(EXTRACTED MATERIAL Opens)

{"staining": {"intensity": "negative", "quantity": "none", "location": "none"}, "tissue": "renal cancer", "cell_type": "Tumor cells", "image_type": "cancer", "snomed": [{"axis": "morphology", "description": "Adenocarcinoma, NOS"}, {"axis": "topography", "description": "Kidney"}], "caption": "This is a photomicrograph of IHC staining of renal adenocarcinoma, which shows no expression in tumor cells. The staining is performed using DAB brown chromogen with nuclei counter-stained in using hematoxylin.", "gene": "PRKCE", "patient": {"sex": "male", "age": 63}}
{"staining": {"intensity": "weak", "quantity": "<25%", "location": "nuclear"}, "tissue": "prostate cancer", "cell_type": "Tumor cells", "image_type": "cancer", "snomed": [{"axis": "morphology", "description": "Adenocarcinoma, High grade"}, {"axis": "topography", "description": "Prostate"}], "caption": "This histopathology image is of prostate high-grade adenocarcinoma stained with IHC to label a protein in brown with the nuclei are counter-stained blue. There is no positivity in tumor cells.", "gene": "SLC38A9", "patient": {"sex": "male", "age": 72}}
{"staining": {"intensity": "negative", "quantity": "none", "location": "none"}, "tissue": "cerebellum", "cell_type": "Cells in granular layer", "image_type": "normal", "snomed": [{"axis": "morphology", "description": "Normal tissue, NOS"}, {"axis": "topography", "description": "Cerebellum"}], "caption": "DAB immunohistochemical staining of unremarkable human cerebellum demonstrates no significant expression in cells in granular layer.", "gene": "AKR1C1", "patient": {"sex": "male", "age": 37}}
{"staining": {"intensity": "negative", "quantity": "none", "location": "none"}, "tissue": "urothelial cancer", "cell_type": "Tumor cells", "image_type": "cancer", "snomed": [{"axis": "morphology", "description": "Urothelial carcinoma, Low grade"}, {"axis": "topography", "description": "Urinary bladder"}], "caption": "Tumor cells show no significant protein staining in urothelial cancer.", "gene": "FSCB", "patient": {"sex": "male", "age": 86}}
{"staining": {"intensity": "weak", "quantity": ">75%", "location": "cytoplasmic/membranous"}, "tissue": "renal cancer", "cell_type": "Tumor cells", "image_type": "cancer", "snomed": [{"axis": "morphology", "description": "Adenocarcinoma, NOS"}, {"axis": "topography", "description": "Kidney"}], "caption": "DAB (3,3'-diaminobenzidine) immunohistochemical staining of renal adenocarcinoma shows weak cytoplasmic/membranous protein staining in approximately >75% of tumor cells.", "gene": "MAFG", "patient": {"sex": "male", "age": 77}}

(EXTRACTED MATERIAL Closes)

TASK OBJECTIVE | In the reply, include exactly the lines from the beginning of the entries above through the line holding "cells show no", and nothing besides.

WORKED SOLUTION |
{"staining": {"intensity": "negative", "quantity": "none", "location": "none"}, "tissue": "renal cancer", "cell_type": "Tumor cells", "image_type": "cancer", "snomed": [{"axis": "morphology", "description": "Adenocarcinoma, NOS"}, {"axis": "topography", "description": "Kidney"}], "caption": "This is a photomicrograph of IHC staining of renal adenocarcinoma, which shows no expression in tumor cells. The staining is performed using DAB brown chromogen with nuclei counter-stained in using hematoxylin.", "gene": "PRKCE", "patient": {"sex": "male", "age": 63}}
{"staining": {"intensity": "weak", "quantity": "<25%", "location": "nuclear"}, "tissue": "prostate cancer", "cell_type": "Tumor cells", "image_type": "cancer", "snomed": [{"axis": "morphology", "description": "Adenocarcinoma, High grade"}, {"axis": "topography", "description": "Prostate"}], "caption": "This histopathology image is of prostate high-grade adenocarcinoma stained with IHC to label a protein in brown with the nuclei are counter-stained blue. There is no positivity in tumor cells.", "gene": "SLC38A9", "patient": {"sex": "male", "age": 72}}
{"staining": {"intensity": "negative", "quantity": "none", "location": "none"}, "tissue": "cerebellum", "cell_type": "Cells in granular layer", "image_type": "normal", "snomed": [{"axis": "morphology", "description": "Normal tissue, NOS"}, {"axis": "topography", "description": "Cerebellum"}], "caption": "DAB immunohistochemical staining of unremarkable human cerebellum demonstrates no significant expression in cells in granular layer.", "gene": "AKR1C1", "patient": {"sex": "male", "age": 37}}
{"staining": {"intensity": "negative", "quantity": "none", "location": "none"}, "tissue": "urothelial cancer", "cell_type": "Tumor cells", "image_type": "cancer", "snomed": [{"axis": "morphology", "description": "Urothelial carcinoma, Low grade"}, {"axis": "topography", "description": "Urinary bladder"}], "caption": "Tumor cells show no significant protein staining in urothelial cancer.", "gene": "FSCB", "patient": {"sex": "male", "age": 86}}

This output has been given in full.